Wednesday, December 28, 2005

Going Home

Thank you for your kind comments to my last post.  I am happy that other people understand how much my in-law’s attack hurt me.  However lest you think that a few terribly insensitive comments from Mr. P’s family are chasing us from the Netherlands I better expand on our seemingly sudden choice to return to the US.

Shortly after Pumpkin was born I told Mr. P that I feared I would never feel at home here, and that it may be time to consider moving on.  My urge to leave took him by surprise since up to that point it had been him longing to return to America, and me who hesitated, still seeing light at the end of the tunnel.    I do find that there are many advantages to us living in Europe.  Not the least being the importance placed here on traveling, that the education system is much better, and I prefer socialized medicine over the free for all in the US.  However after trying to fit in for the last 4 years, I had realized that the light at the end of the tunnel was dimming for me.  This could be my fault more than it anyone else’s, but it was quickly becoming obvious that the honeymoon was over.  

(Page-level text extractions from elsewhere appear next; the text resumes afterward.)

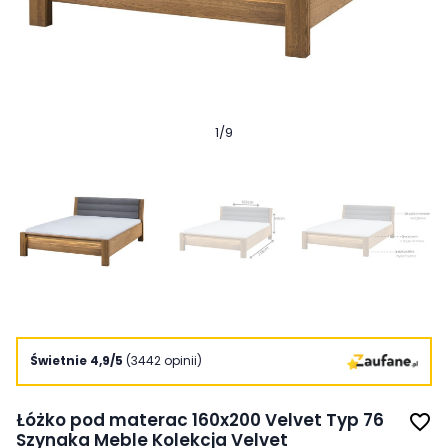
1
/
9
Świetnie 4,9/5
(3442 opinii)
Łóżko pod materac 160x200 Velvet Typ 76
favorite_border
Szynaka Meble Kolekcja Velvet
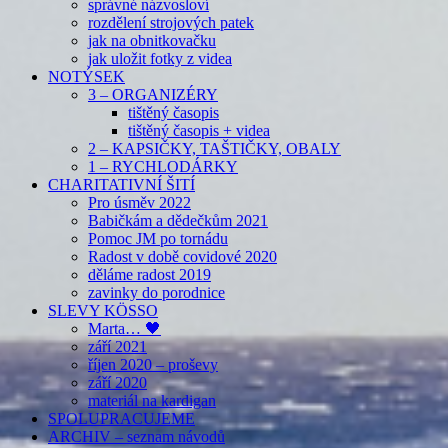
správné názvosloví
rozdělení strojových patek
jak na obnitkovačku
jak uložit fotky z videa
NOTÝSEK
3 – ORGANIZÉRY
tištěný časopis
tištěný časopis + videa
2 – KAPSIČKY, TAŠTIČKY, OBALY
1 – RYCHLODÁRKY
CHARITATIVNÍ ŠITÍ
Pro úsměv 2022
Babičkám a dědečkům 2021
Pomoc JM po tornádu
Radost v době covidové 2020
děláme radost 2019
zavinky do porodnice
SLEVY KÖSSO
Marta… 🖤
září 2021
říjen 2020 – proševy
září 2020
materiál na kardigan
SPOLUPRACUJEME
ARCHIV – seznam návodů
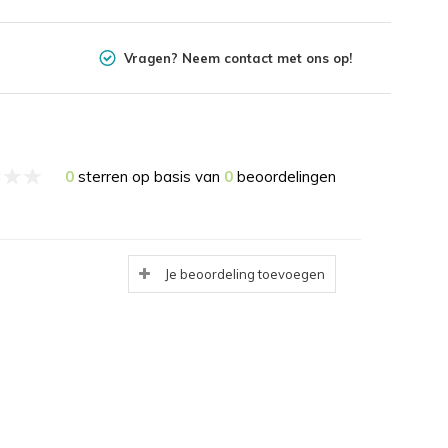
Vragen? Neem contact met ons op!
0
sterren op basis van
0
beoordelingen
Je beoordeling toevoegen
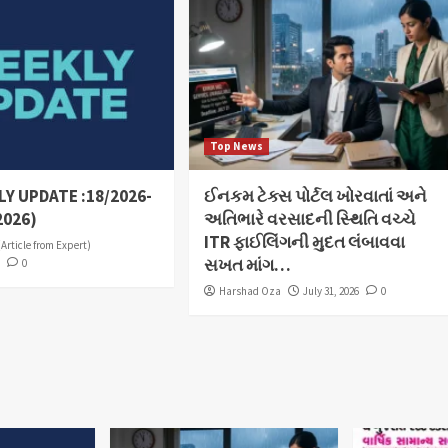
Top News
Y UPDATE :18/2026-
ઈનકમ ટેક્સ પોર્ટલ ખોરવાતાં અને
2026)
અતિભારે વરસાદની સ્થિતિ વચ્ચે
ITR ફાઈલિંગની મુદત લંબાવવા
(Article from Expert)
સખત માંગ…
6
0
Harshad Oza
July 31, 2026
0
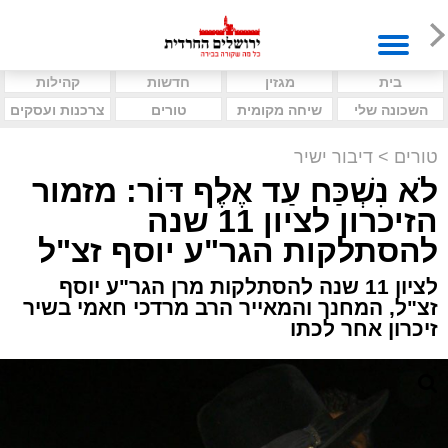
בית
מגזין
חדשות
קהילות
השכונה שלי
שיחה מקומית
טורים
צרכנות ועסקים
טורים
>
דיבור ישיר
לֹא נִשְׁכַּח עַד אֶלֶף דּוֹר: מזמור
הזיכרון לציון 11 שנה
להסתלקות הגר"ע יוסף זצ"ל
לציון 11 שנה להסתלקות מרן הגר"ע יוסף
זצ"ל, המחנך והמאייר הרב מרדכי חאמי בשיר
זיכרון אחר לכתו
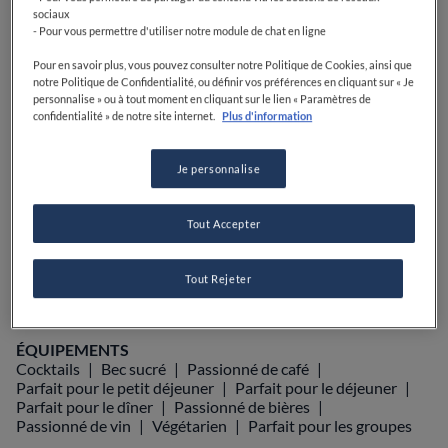
PRIX
sociaux
- Pour vous permettre d'utiliser notre module de chat en ligne
Pour en savoir plus, vous pouvez consulter notre Politique de Cookies, ainsi que
notre Politique de Confidentialité, ou définir vos préférences en cliquant sur « Je
personnalise » ou à tout moment en cliquant sur le lien « Paramètres de
VOIR SUR LA CARTE
+33 2 51 84 11 89
confidentialité » de notre site internet.
Plus d'information
VISIT WEBSITE
Je personnalise
Tout Accepter
Food Awards
Guide Michelin
Guides gastronomiques
Tout Rejeter
ÉQUIPEMENTS
Cocktails
Bec sucré
Passionné de café
Parfait pour le petit déjeuner
Parfait pour le déjeuner
Parfait pour le dîner
Passionné de bières
Passionné de vin
Végétarien
Parfait pour les groupes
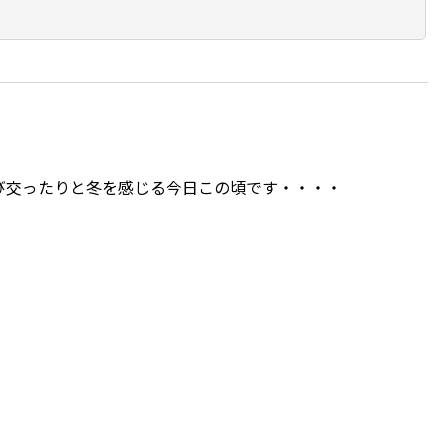
び交ったりと冬を感じる今日この頃です・・・・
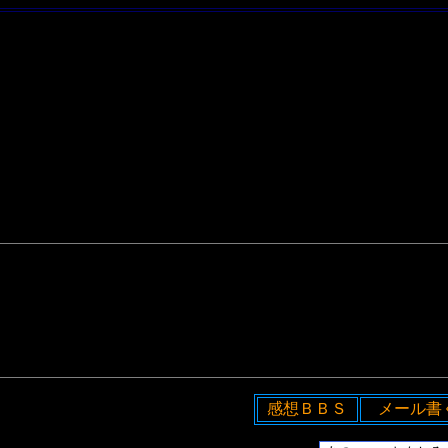
感想ＢＢＳ
メール書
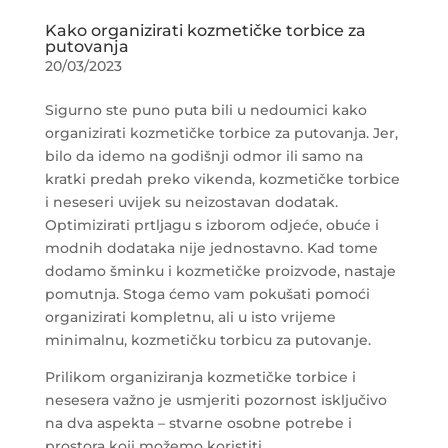
Kako organizirati kozmetičke torbice za
putovanja
20/03/2023
Sigurno ste puno puta bili u nedoumici kako
organizirati kozmetičke torbice za putovanja. Jer,
bilo da idemo na godišnji odmor ili samo na
kratki predah preko vikenda, kozmetičke torbice
i neseseri uvijek su neizostavan dodatak.
Optimizirati prtljagu s izborom odjeće, obuće i
modnih dodataka nije jednostavno. Kad tome
dodamo šminku i kozmetičke proizvode, nastaje
pomutnja. Stoga ćemo vam pokušati pomoći
organizirati kompletnu, ali u isto vrijeme
minimalnu, kozmetičku torbicu za putovanje.
Prilikom organiziranja kozmetičke torbice i
nesesera važno je usmjeriti pozornost isključivo
na dva aspekta – stvarne osobne potrebe i
prostora koji možemo koristiti.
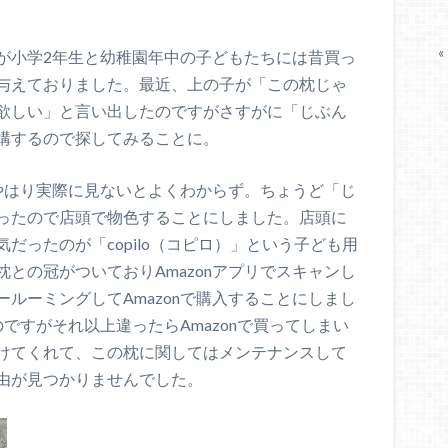
«
が小学2年生と幼稚園年中の子どもたちには昔買っ
与えておりました。最近、上の子が「この枕じゃ
欲しい」と言い出したのですがさすがに「じぶん
構するので探してみることに。
のやはり実際に見ないとよくわからず。ちょうど「じ
ったので店頭で物色することにしました。店頭に
だったのが「copilo（コピロ）」という子ども用
との冠がついておりAmazonアプリでスキャンし
ルーミングしてAmazonで購入することにしまし
ですがそれ以上違ったらAmazonで買ってしまい
けてくれて、この枕に関してはメンテナンスして
由が見つかりませんでした。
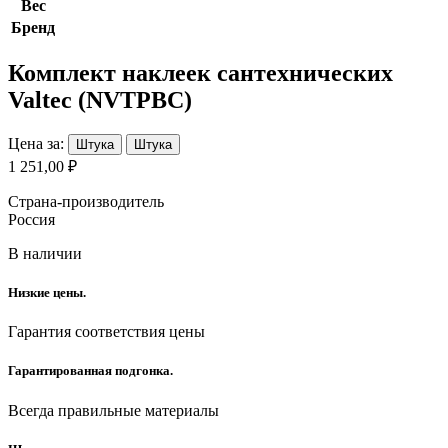
Вес
Бренд
Комплект наклеек сантехнических
Valtec (NVTPBC)
Цена за:
Штука
Штука
1 251,00 ₽
Страна-производитель
Россия
В наличии
Низкие цены.
Гарантия соответствия цены
Гарантированная подгонка.
Всегда правильные материалы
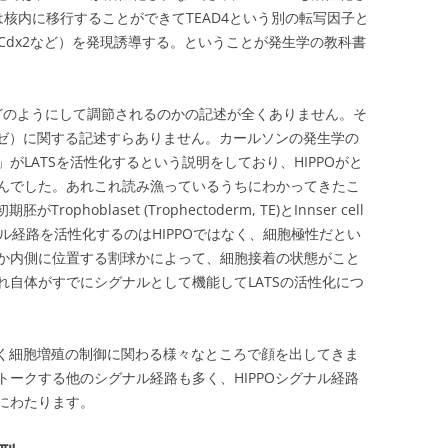
は核内に移行することができてTEAD4という別の転写因子と
伝子(Cdx2など）を発現誘導する。ということが発生学の教科書
がどのようにして調節されるのかの記述が全くありません。そ
ーゼ）に関する記述すらありません。カールソンの発生学の
がLATSを活性化するという説明をしており、HIPPOがと
んでした。あれこれ読み漁っているうちにわかってきたこ
hoblaset (Trophectoderm, TE)とInnser cell
Oシグナル経路を活性化するのはHIPPOではなく、細胞極性だとい
か内側に位置する割球かによって、細胞接着の状態がこと
れ自体がすでにシグナルとして機能してLATSの活性化につ
なく細胞増殖の制御に関わる様々なところで顔を出してきま
ークする他のシグナル経路も多く、HIPPOシグナル経路
にわたります。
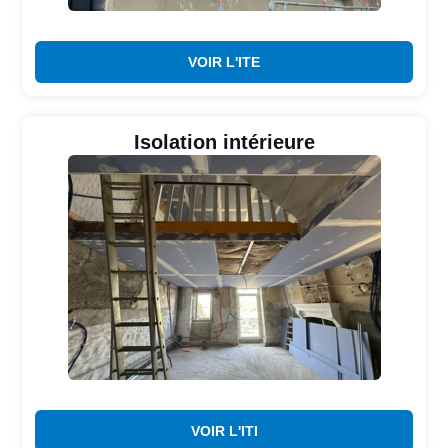
VOIR L'ITE
Isolation intérieure
VOIR L'ITI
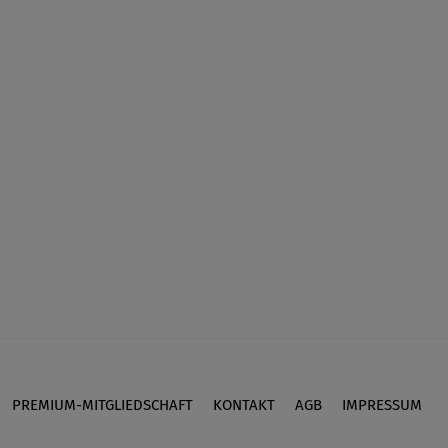
PREMIUM-MITGLIEDSCHAFT
KONTAKT
AGB
IMPRESSUM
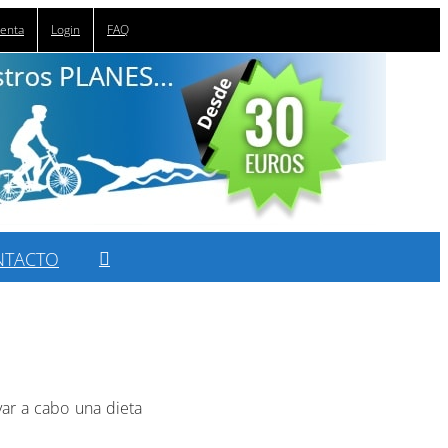
uenta
Login
FAQ
NTACTO
var a cabo una dieta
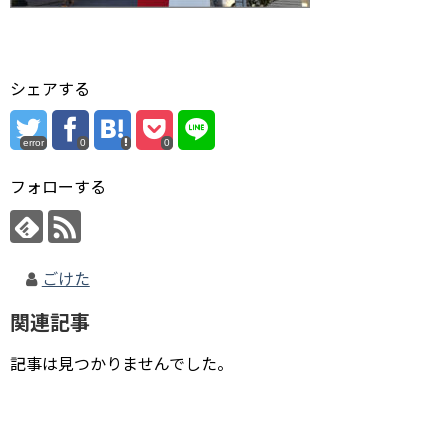
シェアする
error
0
0
フォローする
ごけた
関連記事
記事は見つかりませんでした。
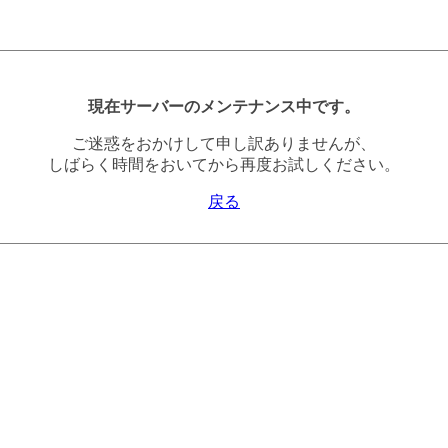
現在サーバーのメンテナンス中です。
ご迷惑をおかけして申し訳ありませんが、
しばらく時間をおいてから再度お試しください。
戻る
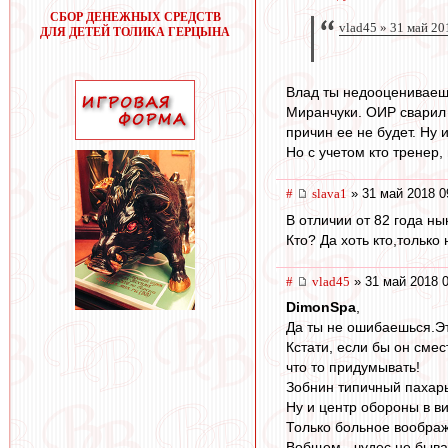
СБОР ДЕНЕЖНЫХ СРЕДСТВ
vlad45 » 31 май 20
ДЛЯ ДЕТЕЙ ТОЛИКА ГЕРЦЫНА
Влад ты недооцениваешь
Миранчуки. ОИР сварил 
причин ее не будет. Ну 
Но с учетом кто тренер
#
slava1
» 31 май 2018 0
В отличии от 82 года н
Кто? Да хоть кто,только
#
vlad45
» 31 май 2018 0
DimonSpa
,
Да ты не ошибаешься.Эт
Кстати, если бы он смес
что то придумывать!
Зобнин типичный пахарь,
Ну и центр обороны в в
Только больное воображ
Вобщем - чудес не бывае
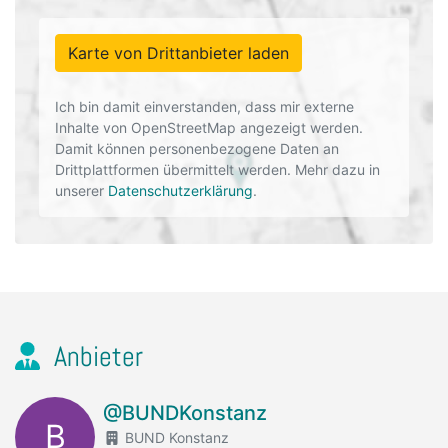
Karte von Drittanbieter laden
Ich bin damit einverstanden, dass mir externe
Inhalte von OpenStreetMap angezeigt werden.
Damit können personenbezogene Daten an
Drittplattformen übermittelt werden. Mehr dazu in
unserer
Datenschutzerklärung
.
Anbieter
@BUNDKonstanz
B
BUND Konstanz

We evaluated our choices.  I wanted to live somewhere where English was spoken, where I had the confidence again to place phone calls and deal with day to day issues.  Our list was short: Australia, New Zealand, England or America.  Mr. P quickly vetoed England and New Zealand (why I still do not know, as I have heard it is beautiful!).  That left Australia and America.  Once we looked at the difficulty involved with Mr. P getting a work visa for Australia, as well as the travel costs to visit both our families from “down under”, we sadly crossed that off the list too.   America is big, but our hearts lay in only one place there, San Francisco.  Unfortunately we are not the only ones in love with the bay area, and home prices are outrageous there.  In September, when visiting my family, we took a short trip to Phoenix to see if we liked it there, as it was warm, close to California and housing was still affordable.  No offence to any of my readers from the Phoenix Metro Area, but we both were unhappy with it.  It was suburban sprawl at its worst, and seemed to lack any sort of heart and soul.  

When we returned to Holland, we decided to shelve the move idea for a while and try and make it work here.  However we both would mention moving from time to time.   The events that transpired over Christmas just made clear for Mr. P what I had been trying to tell him.  I do not fit in here and I will always feel like an outsider.   It was obvious then what we were to do.  So we are stepping off the property ladder for a year or two and moving back to the bay area.  At this point I am truthfully more than happy to let someone else pay for repairs to heaters, leaking roofs, worn carpets and house painting.    Our house now seems like less an investment and more a money pit anyway.

We have a long path ahead of us.  Mr. P will get a green card through me, but that does not mean that the application process is quick or cheap.  We also must sell our home and ship everything back.  Then it is a matter of finding work, housing and settling back in America.  We estimate we will move no earlier than September 2006.  But I am happier now than I have been in a long time.  I am going home.